I’d always mocked those movies where the characters kissed like
this—such passion, such desperation between them as if they would die if they
stopped.
I wouldn’t be mocking them anymore. No way.
When Bishop finally pulled back a little, there was surprise in
his wide, blue eyes—but the fog of insanity had lifted.
Relief filled me. It hadn’t been too late—for either of us.

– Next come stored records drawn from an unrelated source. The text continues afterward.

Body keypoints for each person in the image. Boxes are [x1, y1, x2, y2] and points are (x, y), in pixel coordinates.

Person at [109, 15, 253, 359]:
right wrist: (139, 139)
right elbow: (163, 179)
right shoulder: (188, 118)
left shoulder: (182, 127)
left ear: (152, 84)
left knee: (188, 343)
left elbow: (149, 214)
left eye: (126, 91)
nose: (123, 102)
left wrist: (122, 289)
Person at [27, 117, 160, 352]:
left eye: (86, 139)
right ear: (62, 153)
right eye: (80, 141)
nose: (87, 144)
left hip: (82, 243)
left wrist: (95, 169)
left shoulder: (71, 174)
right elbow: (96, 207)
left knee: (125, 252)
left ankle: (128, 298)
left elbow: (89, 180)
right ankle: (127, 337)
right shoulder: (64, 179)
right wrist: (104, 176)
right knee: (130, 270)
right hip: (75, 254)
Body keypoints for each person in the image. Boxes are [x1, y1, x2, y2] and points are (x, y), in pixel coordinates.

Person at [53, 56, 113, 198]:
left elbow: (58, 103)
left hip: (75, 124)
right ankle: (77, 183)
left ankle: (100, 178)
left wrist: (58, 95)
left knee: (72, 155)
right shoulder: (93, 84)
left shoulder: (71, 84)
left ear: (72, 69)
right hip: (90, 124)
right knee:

“You’re alive,” he managed.
“I am.”
“You kissed me.”
“I sure did.”
“And—” his brows drew together with confusion ”—you’re not
sucking my soul out through my mouth. Although, with a kiss like that it would
have been very worth it.”
I couldn’t help but laugh nervously. “This is going to sound
really strange, but I think part of me stayed dead. That
was
my stasis. And I didn’t survive it.”
Confusion crossed his gaze. “You’re very lucid for a
zombie.”
I didn’t understand any of this, but I knew there were two
outcomes to stasis. Death or total evil. Unless this was one big illusion, this
was neither. “Luckily, I’m not a zombie. But...the gray parts of me
did
die—the hunger, the chills.”
Clarity shone in his gaze. “If you weren’t a nexus, the rest of
you would have stayed dead, too.”
“I think so.” I nodded, stunned. “But I’m back.”
He pressed his fingertips to my throat to check my pulse. I
definitely had one. He shook his head. “So I’m completely insane now. That must
be it.”
“Nope, you’re not. Trust me. But we can’t argue about it any
longer. We have to get to the party. The team needs their leader.”
Bishop took my face gently between his hands, touching me as if
he couldn’t believe I was actually here, with a heartbeat, back from the dead,
not a zombie, and I could be near him without his soul making me crazy.
“This is completely unbelievable to me,” he whispered.
He didn’t say it in a “this is a miracle! Hallelujah!” way.
More of a “what’s the catch?” I’d been thinking the exact same thing, which
helped dampen my joy of being finally relieved of my gray hunger.
“Kind of too good to be true, isn’t it?” I said quietly.
“Kind of.” He nodded gravely.
Bishop might be many fantastical things, and we might have next
to nothing in common, but at his heart he was a realist just like me. My
resurrection was not exactly textbook. Even I knew that. Especially with that
after-death dream starring Seth, the fallen angel.